4.3 sEMG Data Post-processing

After the tests, two sets of sEMG data were obtained: one file for the MVC and another file for the regular driving condition. Both files originated by the LabChart® software had to be first converted into two MAT files to be further treated by using scripts created with Matlab® R2013b. As mentioned before, once raw sEMG signal has a mean value around zero, a rectification process had to be applied in all channels. After the rectification, due to the inherent random behavior of the raw sEMG amplitudes, the use of smoothing methods are required in order to obtain the mean trend of the signal. The method chosen was the root mean square (RMS), being recognized as a very good choice for smoothing sEMG signals [8, 9].

This process was performed for all shifts, covering both MVC and regular driving conditions. Moreover, after the RMS calculation for both datasets, it was possible to normalize the signals from regular driving trials.

5 Results

All statistical work in this study was performed using an unidimensional linear regression per selected variable calculated through the statistical tools from Microsoft Excel® 2010.

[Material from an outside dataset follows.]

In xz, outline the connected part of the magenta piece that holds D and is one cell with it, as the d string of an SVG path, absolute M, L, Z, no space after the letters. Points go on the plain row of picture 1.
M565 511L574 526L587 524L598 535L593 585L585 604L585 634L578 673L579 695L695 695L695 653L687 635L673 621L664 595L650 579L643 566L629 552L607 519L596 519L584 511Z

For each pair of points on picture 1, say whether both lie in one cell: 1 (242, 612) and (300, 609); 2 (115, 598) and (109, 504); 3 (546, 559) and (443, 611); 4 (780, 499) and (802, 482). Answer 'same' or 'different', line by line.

The way to check the correlation of the selected variable versus the given subjective rating is done by the \( \overline{R}^{2} \) (a.k.a. adjusted \( R^{2} \)), while the checks of the statistical relevance of the linear estimator \( \hat{\beta } \) is done by the calculation of p-value considering a 95 % confidence interval. Table 2 shows the statistical results from test A, which is possible to see that the correlation of the linear models based on anthropometric data were very poor, reaching a maximum value of about 3 %.

Table 2. Statistical results from test A
Full size table

Additionally to that, the p-values show that the linear estimators for all models do not have statistical relevance, which means that cannot be applied for estimating the subjective rating from bigger populations. About test B, Table 3 summarizes the statistical analysis.

Table 3. Statistical results from test B
Full size table

For test B, \( \overline{R}^{2} \) showed a better value, but still too low in terms of pure correlation of the linear model against the explained variable. Meanwhile, the calculated linear estimator showed a very low p-value, meaning that this model has relevance, statistically-wise.

6 Conclusions

Test A results showed that a linear model based only on anthropometric data of the driver does not correlate well to the subjective rating for shift quality perception. Moreover, the model does not present a good statistical behavior failing to generate a linear estimator within the 95 % confidence interval and cannot be used to predict the quality rating to given population.

On the other hand, test B results provided a linear estimator with statistical relevance, and could estimate a bigger population rating. However, the calculated \( R^{2} \) was very low with just about 13 % of correlation to the real rating.

It means that the model considering the sEMG signal of just Pectoralis Major group could not be used “alone”, requiring to be complemented by other variables to explain better the human rating.

Therefore, as a next step of this study, the authors recommend to identify other muscular groups that could be added and propose a multidimensional model instead of the simpler unidimensional approach. Another alternative linked to this one is to follow the non-linear format adopted by Hannemann [4] to define his shift comfort model, leading to a better correlation than the linear approach.

Additionally to that, other HFE-variables, like tactile-sense based, could be further analyzed and added to this new multidimensional model [3]. The results presented are being used in a research project that includes virtual reality interfaces and tele-existence [4] for monitoring data. In this case, the virtual reality resources are also used for simulation test environments.